(Version comparison data)
===============
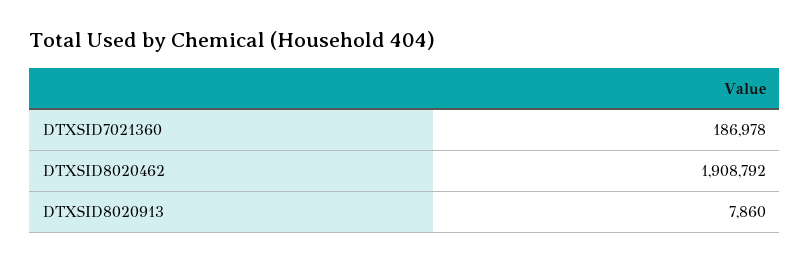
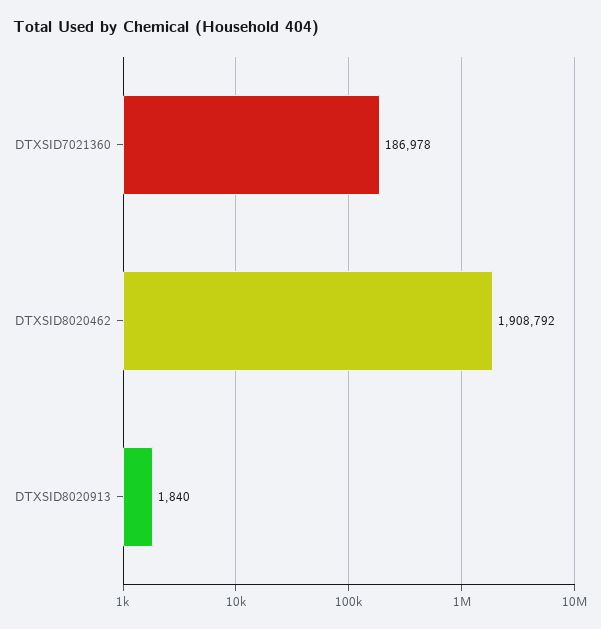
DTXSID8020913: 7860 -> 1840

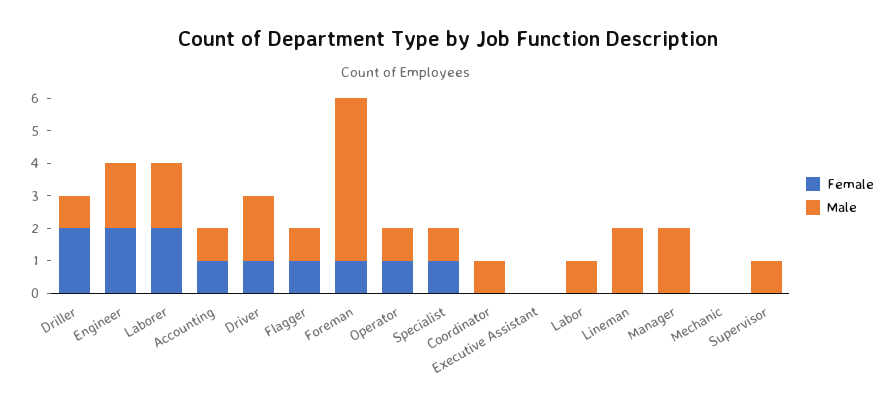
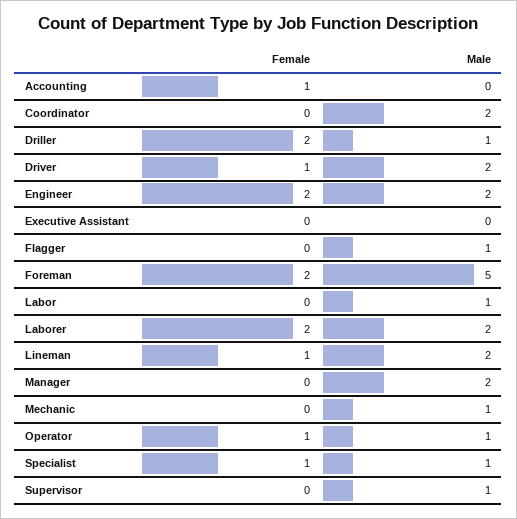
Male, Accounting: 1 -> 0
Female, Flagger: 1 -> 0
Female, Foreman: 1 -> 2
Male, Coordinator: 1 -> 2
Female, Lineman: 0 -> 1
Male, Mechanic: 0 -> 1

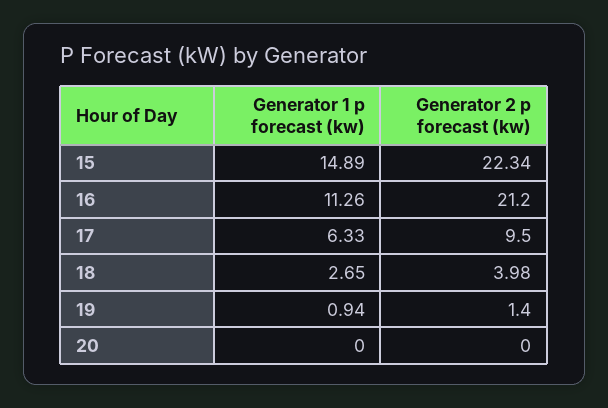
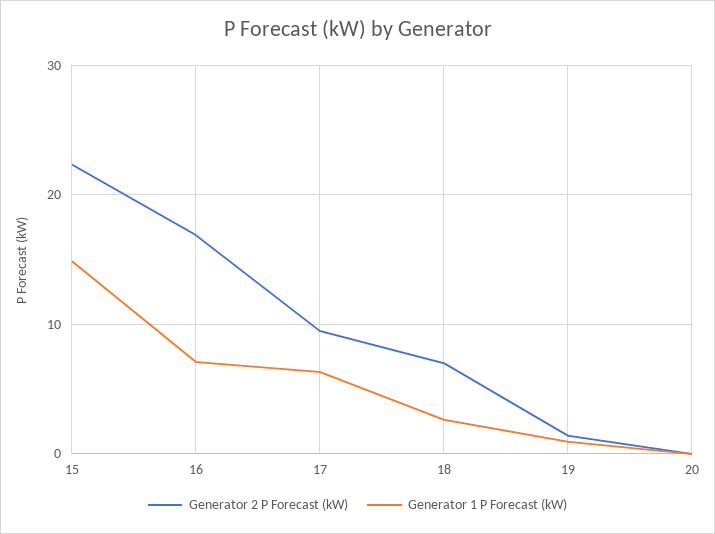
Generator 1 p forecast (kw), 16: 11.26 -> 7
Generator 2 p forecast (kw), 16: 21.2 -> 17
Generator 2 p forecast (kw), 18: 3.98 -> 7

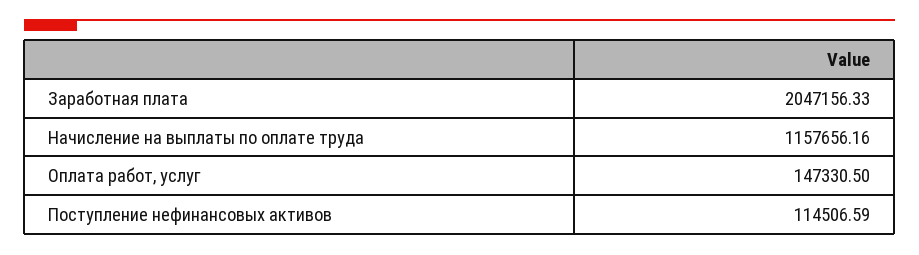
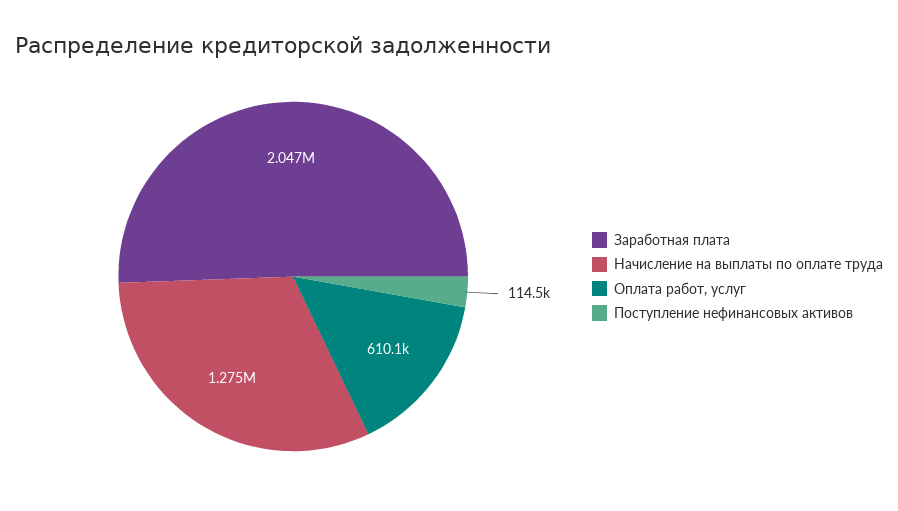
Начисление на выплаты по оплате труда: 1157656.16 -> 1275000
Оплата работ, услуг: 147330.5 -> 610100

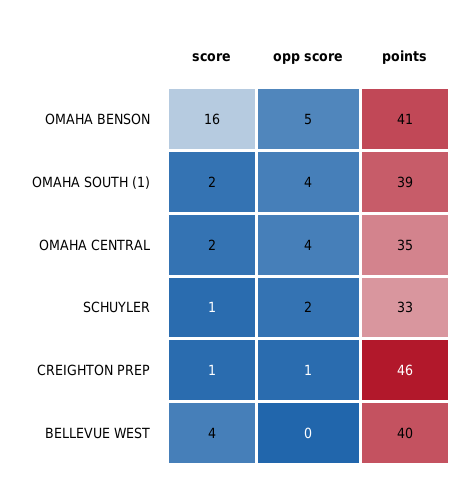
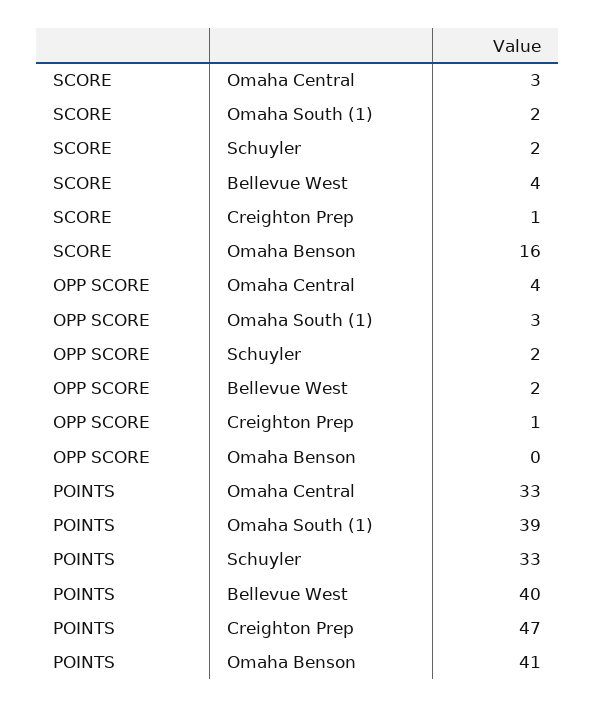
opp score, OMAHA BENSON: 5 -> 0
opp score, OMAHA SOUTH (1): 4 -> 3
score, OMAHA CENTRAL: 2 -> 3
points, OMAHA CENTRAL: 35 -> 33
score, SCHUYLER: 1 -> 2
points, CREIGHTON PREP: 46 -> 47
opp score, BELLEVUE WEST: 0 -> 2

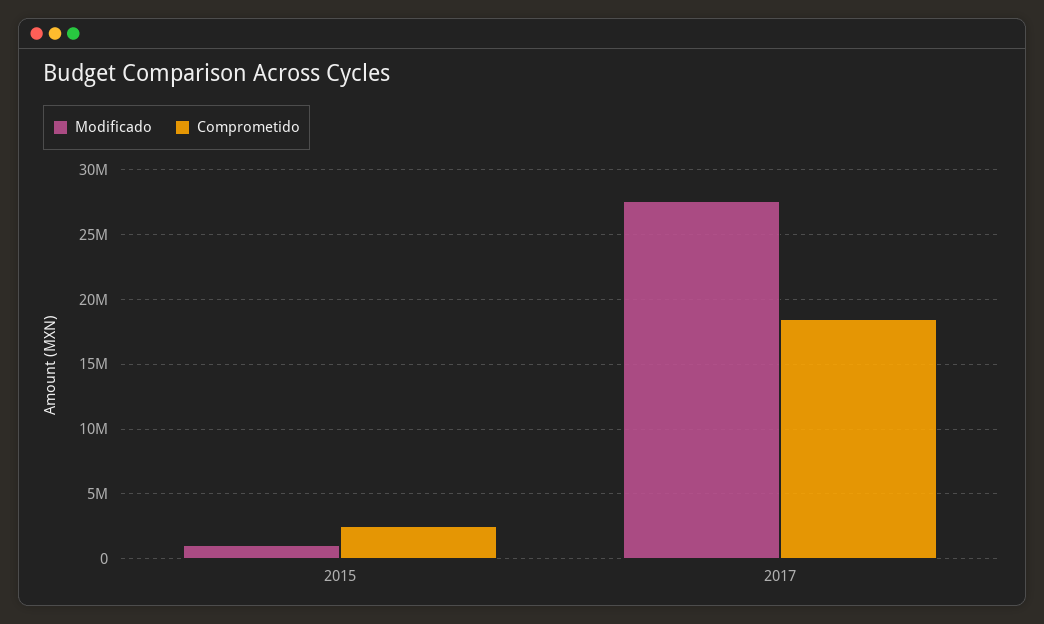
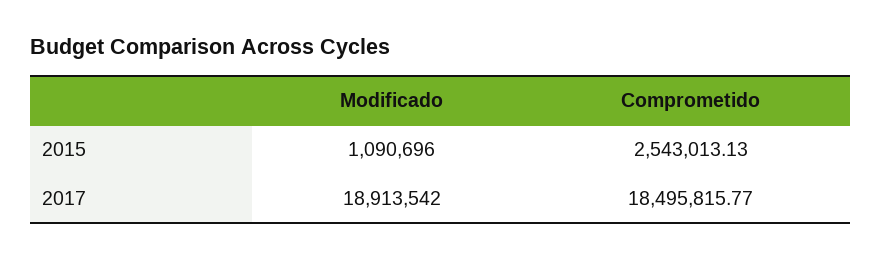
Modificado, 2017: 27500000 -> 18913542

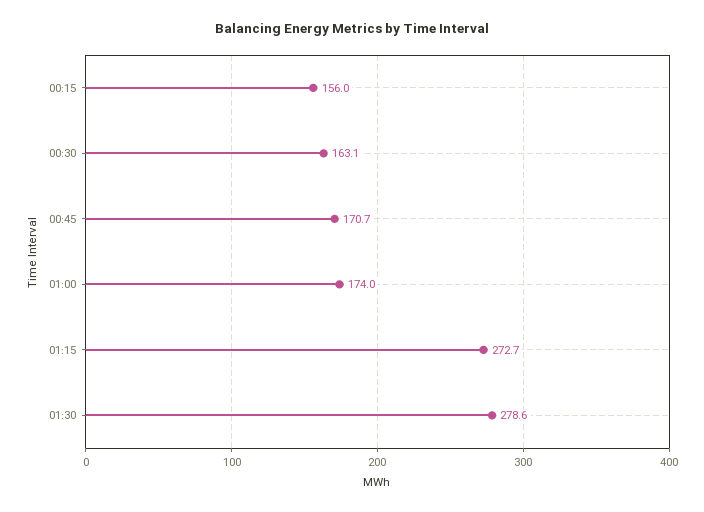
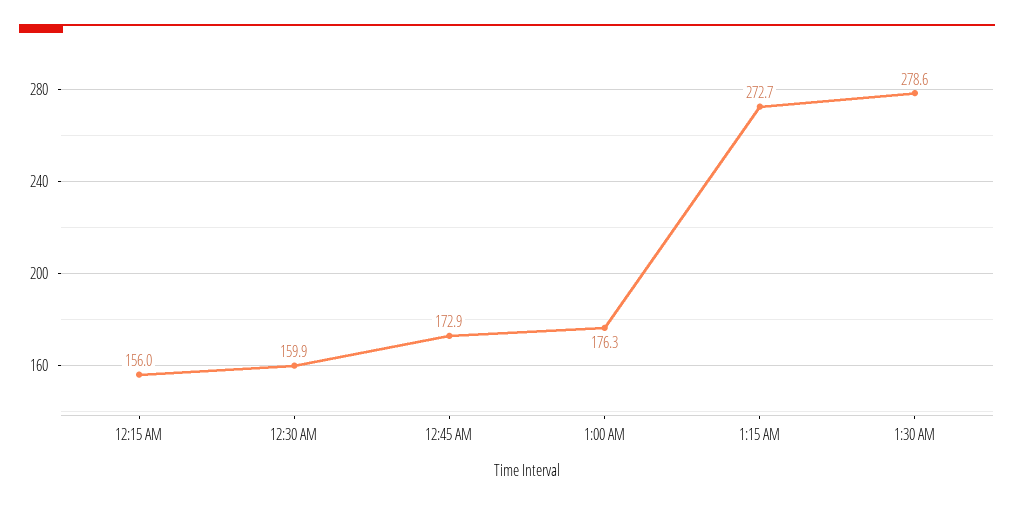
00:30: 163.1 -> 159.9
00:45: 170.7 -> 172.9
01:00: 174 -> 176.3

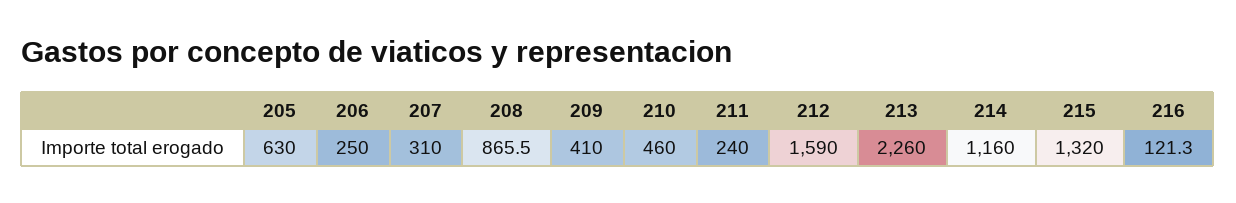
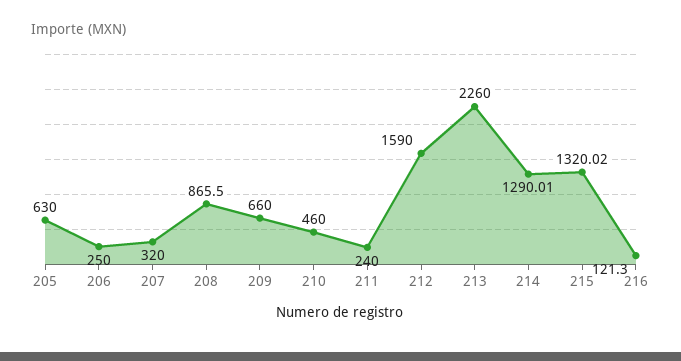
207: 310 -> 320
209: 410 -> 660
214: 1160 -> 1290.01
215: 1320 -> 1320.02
===============
Reproduce all entries above exactly, minus the images.

DTXSID8020913: 7860 -> 1840

Male, Accounting: 1 -> 0
Female, Flagger: 1 -> 0
Female, Foreman: 1 -> 2
Male, Coordinator: 1 -> 2
Female, Lineman: 0 -> 1
Male, Mechanic: 0 -> 1

Generator 1 p forecast (kw), 16: 11.26 -> 7
Generator 2 p forecast (kw), 16: 21.2 -> 17
Generator 2 p forecast (kw), 18: 3.98 -> 7

Начисление на выплаты по оплате труда: 1157656.16 -> 1275000
Оплата работ, услуг: 147330.5 -> 610100

opp score, OMAHA BENSON: 5 -> 0
opp score, OMAHA SOUTH (1): 4 -> 3
score, OMAHA CENTRAL: 2 -> 3
points, OMAHA CENTRAL: 35 -> 33
score, SCHUYLER: 1 -> 2
points, CREIGHTON PREP: 46 -> 47
opp score, BELLEVUE WEST: 0 -> 2

Modificado, 2017: 27500000 -> 18913542

00:30: 163.1 -> 159.9
00:45: 170.7 -> 172.9
01:00: 174 -> 176.3

207: 310 -> 320
209: 410 -> 660
214: 1160 -> 1290.01
215: 1320 -> 1320.02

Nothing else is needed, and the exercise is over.